Related question: I never rotation on psych consults. Is there an SSRI that's usually used to start people on while in the hospital?
Thanks
I'd recommend that the attending ask for a formal psychiatry consult. Crying in the hospital is most often not depression. Patients go through perfectly normal periods of sadness and grief when confronted with major illness, that no SSRI will help.
See:
Boland RJ, Diaz S, Lamdan RM, Ramchandani D, McCartney JR.
Overdiagnosis of depression in the general hospital.
Gen Hosp Psychiatry. 1996 Jan;18(1):28-35.
Green RL, McAllister TW, Bernat JL.
A study of crying in medically and surgically hospitalized patients.

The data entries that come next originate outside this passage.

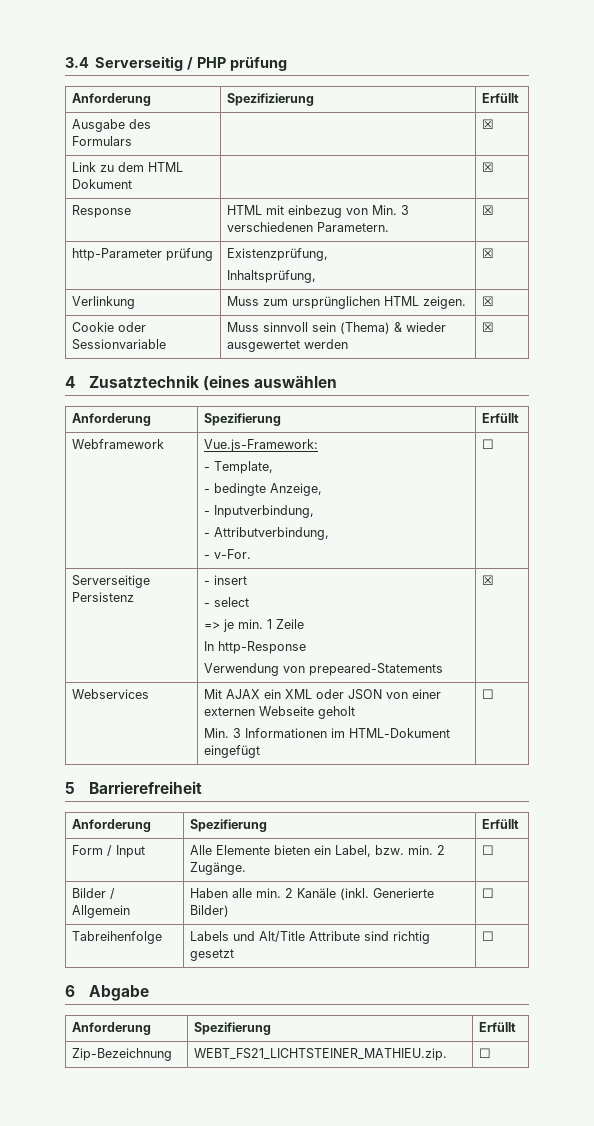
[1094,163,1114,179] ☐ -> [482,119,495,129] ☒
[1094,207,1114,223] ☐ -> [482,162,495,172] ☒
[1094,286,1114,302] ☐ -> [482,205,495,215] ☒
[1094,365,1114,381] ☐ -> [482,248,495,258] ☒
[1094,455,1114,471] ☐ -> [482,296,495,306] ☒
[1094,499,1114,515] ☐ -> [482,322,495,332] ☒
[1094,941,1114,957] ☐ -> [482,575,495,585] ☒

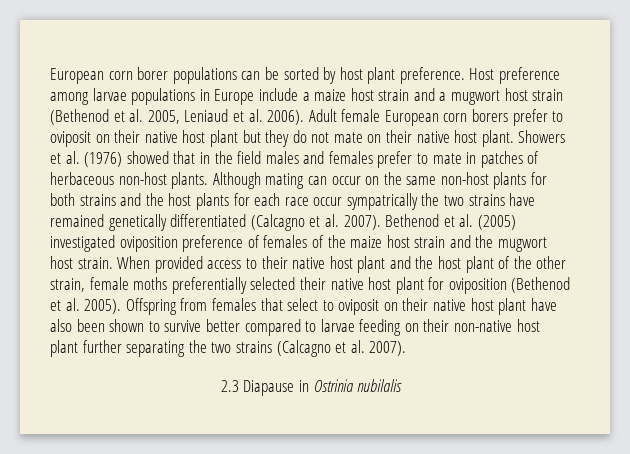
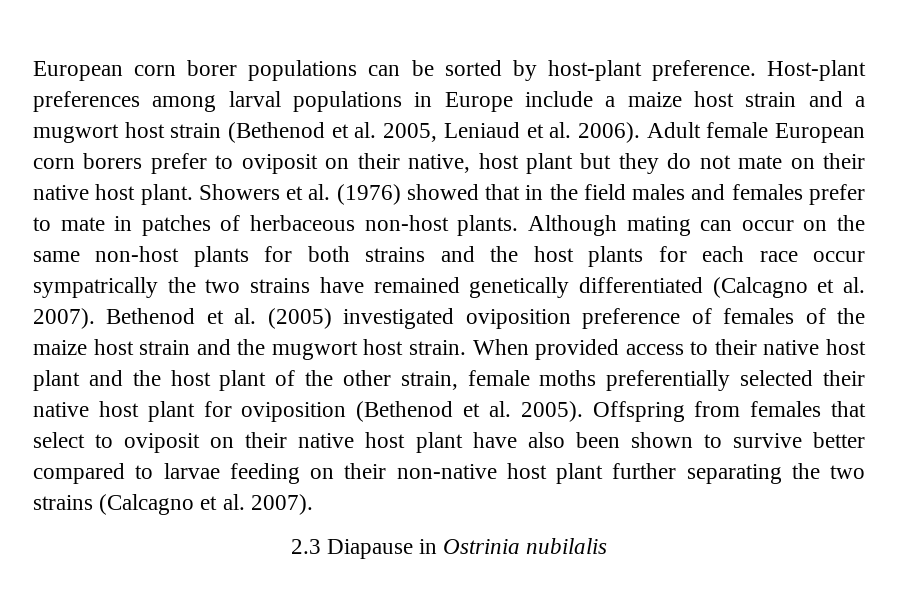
[339,67,561,84] [50,88,127,105] host plant preference. Host preference among larvae -> [547,60,867,81] [33,91,281,112] host-plant preference. Host-plant preferences among larval
[144,131,178,143] native -> [408,154,471,173] native,

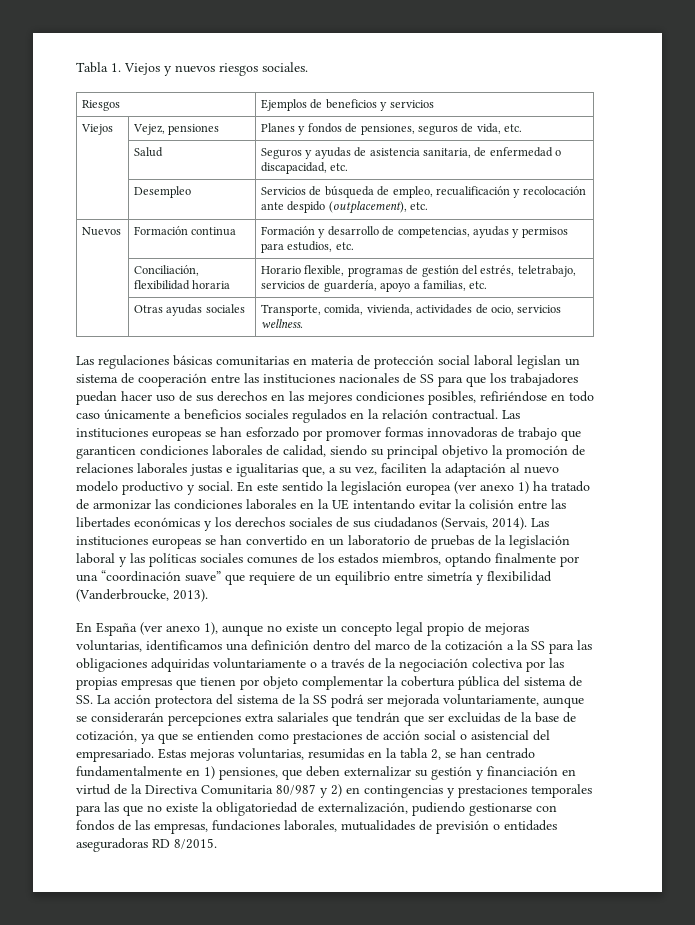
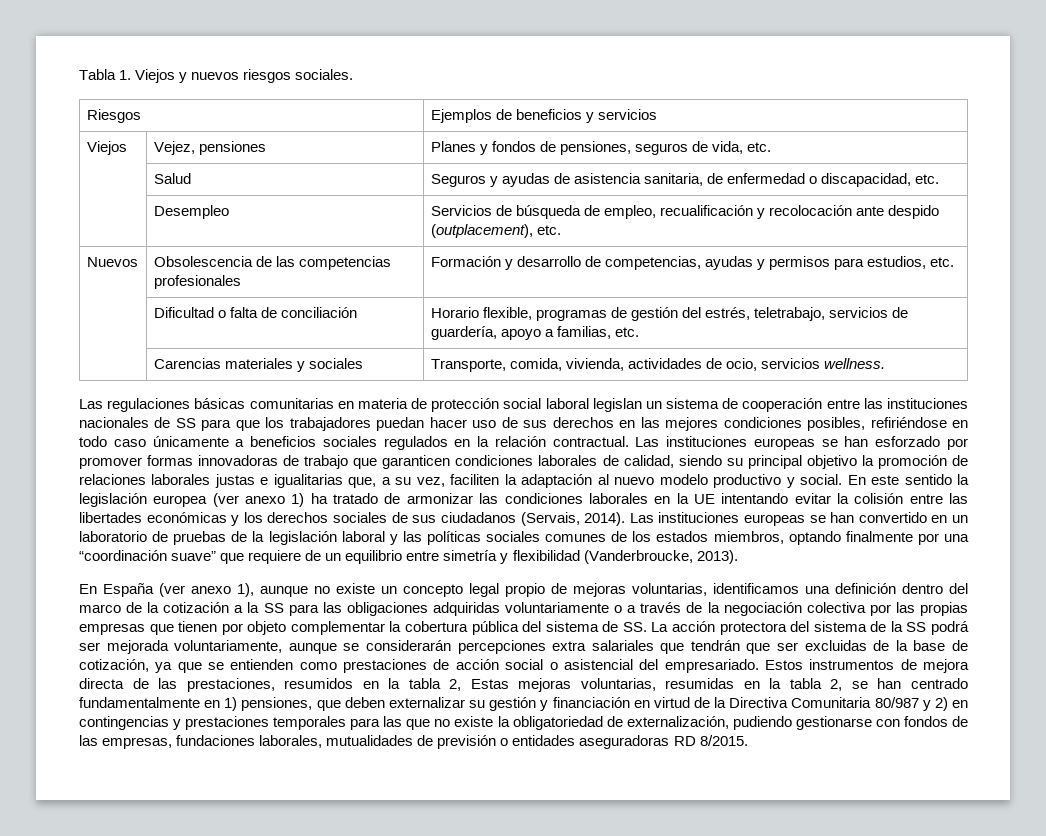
[134,226,237,236] Formación continua -> [153,256,391,270] [153,275,241,289] Obsolescencia de las competencias profesionales
[134,265,200,276] [134,280,231,290] Conciliación, flexibilidad horaria -> [153,307,358,318] Dificultad o falta de conciliación
[134,304,203,316] Otras ayudas -> [153,358,305,372] Carencias materiales y
(154, 755) none -> [764,659,970,673] [79,678,462,692] Estos instrumentos de mejora directa de las prestaciones, resumidos en la tabla 2,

Am J Psychiatry. 1987 Apr;144(4):442-7.
Non-psychiatrists often see SSRIs as benign, "so what's the harm in starting one." My standard answers:
1) Increased risk of delirium in the medically ill patient
2) Increased risk of bleeding due to decreased platelet aggregation 2ndary to increased serotonin saturation of platelet receptors.
3) Pathologizing or minimizing the pt's very real feelings by suggesting they're abnormal and that a pill will take them away.
Which, when weighed against no benefit in the absence of an actual neurovegetative depression, should be prohibitive.
That being said, if I do make a dx of major depression, I'll usually start out with citalopram since a) reduced risk of p450 interactions with other medications for the medically ill patient, and b) it's generic.